I read a story about a guy raffling off Ipads or something, to raise money for his sick daughter. Tons of people bought into the raffle, only to have him suspend the raffle and keep the money. Why did they send that money to him? My guess- because these were parents of children with illnesses too, so they saw him as part of the group and therefore automatically trustworthy.

The short answer is that most level-headed people don’t accept them.

The long answer is that in a purely artificial sense, they’re supposed to represent the amount of work being done on the proof-of-work. Since there is a projected finite amount of Bitcoins (21 million), the idea is that the currency will have worth associated with the automatic devaluation. For example, current Bitcoins require about 500,000 times more “work” to generate than initially. This is supposed to make them more valuable to everyone.

Of course, the reality is that like any money, they are only worth as much as people say. Amongst Bitcoin people, the exchange rate may be $30 to 1 Bitcoin, but to everyone else in the world they are worth zero.

Which means it is effectively no different than buying WoW gold, except that there may be even fewer tangible (or virtual) goods to exchange it for.

“Obstetricians are evil greedy doctors who want to cut me open and give my babies staph infections! Instead i will trust this lady who will refuse to listen to my fetus’s heartbeat and has some crystals, even though more low-risk children die in home birth than do in hospital.”

But maybe that’s another thread.

Clearly creating a pretend-resource to pretend-mine in order to create pretend-coins is much better than fiat money. Clearly.

If that’s what’s going on, it’s pretty funny.
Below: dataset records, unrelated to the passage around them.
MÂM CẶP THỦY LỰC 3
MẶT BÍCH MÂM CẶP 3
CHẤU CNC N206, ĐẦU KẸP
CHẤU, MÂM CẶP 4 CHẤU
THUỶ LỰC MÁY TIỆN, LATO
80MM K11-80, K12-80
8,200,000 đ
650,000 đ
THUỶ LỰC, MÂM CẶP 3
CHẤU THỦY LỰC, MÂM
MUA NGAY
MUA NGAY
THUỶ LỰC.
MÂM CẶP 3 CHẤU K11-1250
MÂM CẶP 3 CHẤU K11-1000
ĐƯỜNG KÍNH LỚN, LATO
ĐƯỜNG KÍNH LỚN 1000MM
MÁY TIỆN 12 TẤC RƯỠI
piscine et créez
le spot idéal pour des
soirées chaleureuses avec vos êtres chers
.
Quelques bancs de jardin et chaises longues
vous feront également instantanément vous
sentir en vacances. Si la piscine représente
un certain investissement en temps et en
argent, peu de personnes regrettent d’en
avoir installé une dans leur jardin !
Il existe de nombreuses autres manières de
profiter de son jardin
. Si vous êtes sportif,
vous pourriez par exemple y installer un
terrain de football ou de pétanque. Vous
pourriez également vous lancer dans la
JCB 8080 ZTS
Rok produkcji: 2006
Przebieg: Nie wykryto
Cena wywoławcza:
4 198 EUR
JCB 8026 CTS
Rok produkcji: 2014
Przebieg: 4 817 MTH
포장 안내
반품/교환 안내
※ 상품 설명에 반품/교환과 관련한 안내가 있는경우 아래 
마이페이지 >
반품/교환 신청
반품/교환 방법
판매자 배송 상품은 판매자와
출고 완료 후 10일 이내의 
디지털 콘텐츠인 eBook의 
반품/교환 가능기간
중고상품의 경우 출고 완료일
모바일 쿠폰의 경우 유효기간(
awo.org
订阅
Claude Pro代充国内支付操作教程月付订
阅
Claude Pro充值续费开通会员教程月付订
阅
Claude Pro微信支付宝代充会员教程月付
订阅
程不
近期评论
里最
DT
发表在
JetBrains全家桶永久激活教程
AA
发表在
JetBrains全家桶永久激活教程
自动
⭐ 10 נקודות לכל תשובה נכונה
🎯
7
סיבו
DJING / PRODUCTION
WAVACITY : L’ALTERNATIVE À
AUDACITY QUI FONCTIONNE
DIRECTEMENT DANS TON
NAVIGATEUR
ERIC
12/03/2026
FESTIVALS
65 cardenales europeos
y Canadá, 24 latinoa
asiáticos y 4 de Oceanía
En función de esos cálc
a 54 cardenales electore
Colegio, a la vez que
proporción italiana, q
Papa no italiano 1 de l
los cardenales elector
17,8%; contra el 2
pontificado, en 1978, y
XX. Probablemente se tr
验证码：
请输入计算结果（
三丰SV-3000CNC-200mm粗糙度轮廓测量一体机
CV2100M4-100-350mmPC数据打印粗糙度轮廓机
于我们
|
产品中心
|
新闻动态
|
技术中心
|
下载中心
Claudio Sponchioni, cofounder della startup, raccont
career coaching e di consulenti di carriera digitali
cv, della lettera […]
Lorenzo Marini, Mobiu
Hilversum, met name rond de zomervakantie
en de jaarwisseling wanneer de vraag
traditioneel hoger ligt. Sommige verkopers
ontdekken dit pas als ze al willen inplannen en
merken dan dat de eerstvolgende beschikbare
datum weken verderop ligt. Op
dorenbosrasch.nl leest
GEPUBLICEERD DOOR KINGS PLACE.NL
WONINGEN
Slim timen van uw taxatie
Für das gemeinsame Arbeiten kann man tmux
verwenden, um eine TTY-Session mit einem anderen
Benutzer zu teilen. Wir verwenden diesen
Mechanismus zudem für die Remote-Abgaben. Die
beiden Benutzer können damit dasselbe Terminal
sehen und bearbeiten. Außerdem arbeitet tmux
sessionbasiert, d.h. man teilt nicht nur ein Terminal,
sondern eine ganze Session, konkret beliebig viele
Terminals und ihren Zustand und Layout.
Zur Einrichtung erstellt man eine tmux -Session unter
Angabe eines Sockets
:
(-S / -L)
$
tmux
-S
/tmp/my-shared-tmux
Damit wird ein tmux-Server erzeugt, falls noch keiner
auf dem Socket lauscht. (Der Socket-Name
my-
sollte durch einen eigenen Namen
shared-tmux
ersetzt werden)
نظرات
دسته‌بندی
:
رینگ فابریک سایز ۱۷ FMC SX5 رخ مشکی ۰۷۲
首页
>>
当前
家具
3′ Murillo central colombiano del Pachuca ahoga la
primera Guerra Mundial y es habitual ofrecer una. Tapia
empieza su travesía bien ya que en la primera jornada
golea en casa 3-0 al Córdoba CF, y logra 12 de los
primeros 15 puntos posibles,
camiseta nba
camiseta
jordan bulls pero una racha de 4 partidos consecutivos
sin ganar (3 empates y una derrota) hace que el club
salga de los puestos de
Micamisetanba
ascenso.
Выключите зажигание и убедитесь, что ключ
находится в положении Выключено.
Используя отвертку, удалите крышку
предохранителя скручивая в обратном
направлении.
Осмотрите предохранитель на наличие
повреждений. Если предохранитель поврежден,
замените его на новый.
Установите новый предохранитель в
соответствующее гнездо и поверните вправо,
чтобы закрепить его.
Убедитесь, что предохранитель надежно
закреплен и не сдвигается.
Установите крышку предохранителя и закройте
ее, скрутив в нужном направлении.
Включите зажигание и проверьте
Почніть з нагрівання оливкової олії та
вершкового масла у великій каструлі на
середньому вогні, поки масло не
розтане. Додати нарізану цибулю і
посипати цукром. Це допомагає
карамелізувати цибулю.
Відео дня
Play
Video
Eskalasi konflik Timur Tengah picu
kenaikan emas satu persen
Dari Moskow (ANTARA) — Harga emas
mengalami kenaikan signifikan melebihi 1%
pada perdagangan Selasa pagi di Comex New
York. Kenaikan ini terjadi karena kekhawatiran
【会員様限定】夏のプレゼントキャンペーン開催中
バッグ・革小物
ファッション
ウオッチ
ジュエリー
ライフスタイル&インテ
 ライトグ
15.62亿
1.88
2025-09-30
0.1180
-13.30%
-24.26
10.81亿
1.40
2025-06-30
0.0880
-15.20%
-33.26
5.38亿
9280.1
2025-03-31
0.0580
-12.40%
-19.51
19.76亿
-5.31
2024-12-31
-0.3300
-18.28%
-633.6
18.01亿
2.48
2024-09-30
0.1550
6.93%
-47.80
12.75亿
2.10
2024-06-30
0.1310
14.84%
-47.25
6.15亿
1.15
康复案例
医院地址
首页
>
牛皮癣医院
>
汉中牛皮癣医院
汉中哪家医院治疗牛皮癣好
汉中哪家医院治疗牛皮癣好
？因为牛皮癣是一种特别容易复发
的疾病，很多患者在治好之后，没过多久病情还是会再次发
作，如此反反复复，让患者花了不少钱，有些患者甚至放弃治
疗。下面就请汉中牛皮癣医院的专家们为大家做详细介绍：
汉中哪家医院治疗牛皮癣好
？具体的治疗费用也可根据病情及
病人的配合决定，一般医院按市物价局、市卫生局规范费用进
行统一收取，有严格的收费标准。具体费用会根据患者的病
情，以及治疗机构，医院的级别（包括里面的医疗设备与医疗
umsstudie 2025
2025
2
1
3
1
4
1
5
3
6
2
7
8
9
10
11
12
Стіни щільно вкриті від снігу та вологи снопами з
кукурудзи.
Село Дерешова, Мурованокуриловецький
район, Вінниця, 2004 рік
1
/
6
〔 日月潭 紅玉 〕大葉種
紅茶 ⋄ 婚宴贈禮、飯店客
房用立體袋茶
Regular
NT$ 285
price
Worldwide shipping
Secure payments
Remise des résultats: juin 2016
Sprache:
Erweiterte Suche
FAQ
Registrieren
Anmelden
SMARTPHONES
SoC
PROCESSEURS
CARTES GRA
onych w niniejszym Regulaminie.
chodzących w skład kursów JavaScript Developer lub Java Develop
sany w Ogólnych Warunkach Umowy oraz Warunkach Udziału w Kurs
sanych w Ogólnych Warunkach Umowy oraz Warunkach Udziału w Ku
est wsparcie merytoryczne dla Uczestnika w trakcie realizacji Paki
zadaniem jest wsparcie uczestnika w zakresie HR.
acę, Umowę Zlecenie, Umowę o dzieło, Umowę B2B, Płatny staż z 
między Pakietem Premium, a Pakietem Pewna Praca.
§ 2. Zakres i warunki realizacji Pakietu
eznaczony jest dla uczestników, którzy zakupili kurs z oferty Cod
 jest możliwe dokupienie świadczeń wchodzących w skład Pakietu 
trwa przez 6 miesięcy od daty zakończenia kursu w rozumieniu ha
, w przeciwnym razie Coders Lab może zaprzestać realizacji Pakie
We’re talking about libertarians who are all for free-market solutions to everything… except when they don’t like the solution. No one forces anyone to use PayPal, it’s one of those “private enterprise” solutions Libertarians are supposed to like. So many people use it because it offers advantages to both parties: sellers get their money immediately, and buyers don’t have to worry about sending off cash and never seeing what they bought.

These people really are demented.

Especially as Peter Theil (paypal guy) is out there on the libertarian/ singularity end of the spectrum (I don’t know him, but I know people who do)

It was worse than that. Newegg was flat sold out of many types of cards that the bitcoiners felt were of best use.

So bitcoin is based on the limited video card standard?

Kidding, but I just don’t understand how a currency can exist without either sovereign backing or an exchangeable resource base (ie gold, oil, silver).

I can’t understand how this is a better currency than say ISK?

You are saying that isk is better than bitcoins and that both are somehow worse than, say, a Zimbabwai pound. Both of the former are probably more reliable than the later.

As for value, they are valuable because people believe them so.

No that doesn’t make sense. Zimbabwes currency fluctuates with it’s actual value based on things like GDP. Inflation is a way of measuring and managing that no? Saying something has value because people believe it does is fine for pricing but for currency? Maybe I guess. I don’t see how it works though.

And ISK does have value!

It seems like in theory you can use anything as currency, so long as you can find someone to accept it in exchange for goods and/or services.

Practically speaking it’s better to have the supply of that something be limited (whether it be by a finite supply, e.g., gold or by some other authority, e.g., Federal Reserve) to prevent endless inflation.

Practically speaking, II: The baby sitting coop.